WHAT IS NEEDED
An exact copy of every record below is what's needed here.

THE DATA
════════════════════
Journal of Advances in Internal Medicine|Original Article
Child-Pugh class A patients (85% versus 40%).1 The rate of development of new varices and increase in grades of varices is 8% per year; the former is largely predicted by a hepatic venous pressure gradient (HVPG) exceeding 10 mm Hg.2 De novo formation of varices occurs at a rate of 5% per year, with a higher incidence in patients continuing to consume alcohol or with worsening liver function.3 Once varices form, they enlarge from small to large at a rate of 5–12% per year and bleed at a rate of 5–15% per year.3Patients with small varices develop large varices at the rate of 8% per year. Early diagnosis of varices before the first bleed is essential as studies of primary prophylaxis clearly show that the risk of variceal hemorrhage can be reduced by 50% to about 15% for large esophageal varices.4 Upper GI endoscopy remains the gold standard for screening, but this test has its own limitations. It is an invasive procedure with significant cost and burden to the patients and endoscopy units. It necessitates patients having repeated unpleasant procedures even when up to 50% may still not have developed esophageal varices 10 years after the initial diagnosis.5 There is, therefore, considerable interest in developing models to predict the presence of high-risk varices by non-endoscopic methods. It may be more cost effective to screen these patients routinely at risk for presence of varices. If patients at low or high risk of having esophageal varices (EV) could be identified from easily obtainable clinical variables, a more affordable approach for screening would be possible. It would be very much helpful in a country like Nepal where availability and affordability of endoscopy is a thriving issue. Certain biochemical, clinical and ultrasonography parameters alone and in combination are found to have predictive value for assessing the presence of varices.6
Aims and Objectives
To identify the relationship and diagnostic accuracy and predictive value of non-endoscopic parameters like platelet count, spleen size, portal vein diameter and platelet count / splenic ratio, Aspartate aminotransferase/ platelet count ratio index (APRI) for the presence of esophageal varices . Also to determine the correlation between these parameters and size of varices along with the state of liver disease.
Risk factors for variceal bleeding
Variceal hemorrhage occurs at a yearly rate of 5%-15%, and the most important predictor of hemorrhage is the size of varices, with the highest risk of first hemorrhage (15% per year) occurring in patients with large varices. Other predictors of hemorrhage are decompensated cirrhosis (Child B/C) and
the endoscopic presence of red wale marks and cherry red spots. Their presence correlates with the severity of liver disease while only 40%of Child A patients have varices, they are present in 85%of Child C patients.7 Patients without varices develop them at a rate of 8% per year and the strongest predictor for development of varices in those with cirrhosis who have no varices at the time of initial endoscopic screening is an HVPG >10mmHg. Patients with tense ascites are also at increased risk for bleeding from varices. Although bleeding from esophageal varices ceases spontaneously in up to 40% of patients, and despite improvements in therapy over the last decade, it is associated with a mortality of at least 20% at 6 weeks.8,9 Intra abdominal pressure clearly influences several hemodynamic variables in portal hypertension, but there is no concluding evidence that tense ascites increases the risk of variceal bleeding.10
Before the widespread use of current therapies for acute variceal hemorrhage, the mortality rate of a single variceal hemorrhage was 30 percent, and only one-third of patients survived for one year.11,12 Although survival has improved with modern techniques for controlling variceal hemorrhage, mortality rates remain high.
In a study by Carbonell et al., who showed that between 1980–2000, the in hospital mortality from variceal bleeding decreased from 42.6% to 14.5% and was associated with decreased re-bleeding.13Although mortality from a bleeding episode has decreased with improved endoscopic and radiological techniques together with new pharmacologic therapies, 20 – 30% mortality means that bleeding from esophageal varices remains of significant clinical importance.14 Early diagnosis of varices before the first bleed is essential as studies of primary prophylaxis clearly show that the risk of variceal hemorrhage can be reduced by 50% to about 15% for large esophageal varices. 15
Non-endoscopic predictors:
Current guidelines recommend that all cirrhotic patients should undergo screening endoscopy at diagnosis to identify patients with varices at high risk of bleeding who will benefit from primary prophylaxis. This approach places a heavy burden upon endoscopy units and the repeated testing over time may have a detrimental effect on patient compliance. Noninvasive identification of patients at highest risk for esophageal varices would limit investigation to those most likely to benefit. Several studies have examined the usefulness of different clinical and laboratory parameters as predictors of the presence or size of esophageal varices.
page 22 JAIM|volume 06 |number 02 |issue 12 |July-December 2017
════════════════════
REPLY
Journal of Advances in Internal Medicine|Original Article
Child-Pugh class A patients (85% versus 40%).1 The rate of development of new varices and increase in grades of varices is 8% per year; the former is largely predicted by a hepatic venous pressure gradient (HVPG) exceeding 10 mm Hg.2 De novo formation of varices occurs at a rate of 5% per year, with a higher incidence in patients continuing to consume alcohol or with worsening liver function.3 Once varices form, they enlarge from small to large at a rate of 5–12% per year and bleed at a rate of 5–15% per year.3Patients with small varices develop large varices at the rate of 8% per year. Early diagnosis of varices before the first bleed is essential as studies of primary prophylaxis clearly show that the risk of variceal hemorrhage can be reduced by 50% to about 15% for large esophageal varices.4 Upper GI endoscopy remains the gold standard for screening, but this test has its own limitations. It is an invasive procedure with significant cost and burden to the patients and endoscopy units. It necessitates patients having repeated unpleasant procedures even when up to 50% may still not have developed esophageal varices 10 years after the initial diagnosis.5 There is, therefore, considerable interest in developing models to predict the presence of high-risk varices by non-endoscopic methods. It may be more cost effective to screen these patients routinely at risk for presence of varices. If patients at low or high risk of having esophageal varices (EV) could be identified from easily obtainable clinical variables, a more affordable approach for screening would be possible. It would be very much helpful in a country like Nepal where availability and affordability of endoscopy is a thriving issue. Certain biochemical, clinical and ultrasonography parameters alone and in combination are found to have predictive value for assessing the presence of varices.6
Aims and Objectives
To identify the relationship and diagnostic accuracy and predictive value of non-endoscopic parameters like platelet count, spleen size, portal vein diameter and platelet count / splenic ratio, Aspartate aminotransferase/ platelet count ratio index (APRI) for the presence of esophageal varices . Also to determine the correlation between these parameters and size of varices along with the state of liver disease.
Risk factors for variceal bleeding
Variceal hemorrhage occurs at a yearly rate of 5%-15%, and the most important predictor of hemorrhage is the size of varices, with the highest risk of first hemorrhage (15% per year) occurring in patients with large varices. Other predictors of hemorrhage are decompensated cirrhosis (Child B/C) and
the endoscopic presence of red wale marks and cherry red spots. Their presence correlates with the severity of liver disease while only 40%of Child A patients have varices, they are present in 85%of Child C patients.7 Patients without varices develop them at a rate of 8% per year and the strongest predictor for development of varices in those with cirrhosis who have no varices at the time of initial endoscopic screening is an HVPG >10mmHg. Patients with tense ascites are also at increased risk for bleeding from varices. Although bleeding from esophageal varices ceases spontaneously in up to 40% of patients, and despite improvements in therapy over the last decade, it is associated with a mortality of at least 20% at 6 weeks.8,9 Intra abdominal pressure clearly influences several hemodynamic variables in portal hypertension, but there is no concluding evidence that tense ascites increases the risk of variceal bleeding.10
Before the widespread use of current therapies for acute variceal hemorrhage, the mortality rate of a single variceal hemorrhage was 30 percent, and only one-third of patients survived for one year.11,12 Although survival has improved with modern techniques for controlling variceal hemorrhage, mortality rates remain high.
In a study by Carbonell et al., who showed that between 1980–2000, the in hospital mortality from variceal bleeding decreased from 42.6% to 14.5% and was associated with decreased re-bleeding.13Although mortality from a bleeding episode has decreased with improved endoscopic and radiological techniques together with new pharmacologic therapies, 20 – 30% mortality means that bleeding from esophageal varices remains of significant clinical importance.14 Early diagnosis of varices before the first bleed is essential as studies of primary prophylaxis clearly show that the risk of variceal hemorrhage can be reduced by 50% to about 15% for large esophageal varices. 15
Non-endoscopic predictors:
Current guidelines recommend that all cirrhotic patients should undergo screening endoscopy at diagnosis to identify patients with varices at high risk of bleeding who will benefit from primary prophylaxis. This approach places a heavy burden upon endoscopy units and the repeated testing over time may have a detrimental effect on patient compliance. Noninvasive identification of patients at highest risk for esophageal varices would limit investigation to those most likely to benefit. Several studies have examined the usefulness of different clinical and laboratory parameters as predictors of the presence or size of esophageal varices.
page 22 JAIM|volume 06 |number 02 |issue 12 |July-December 2017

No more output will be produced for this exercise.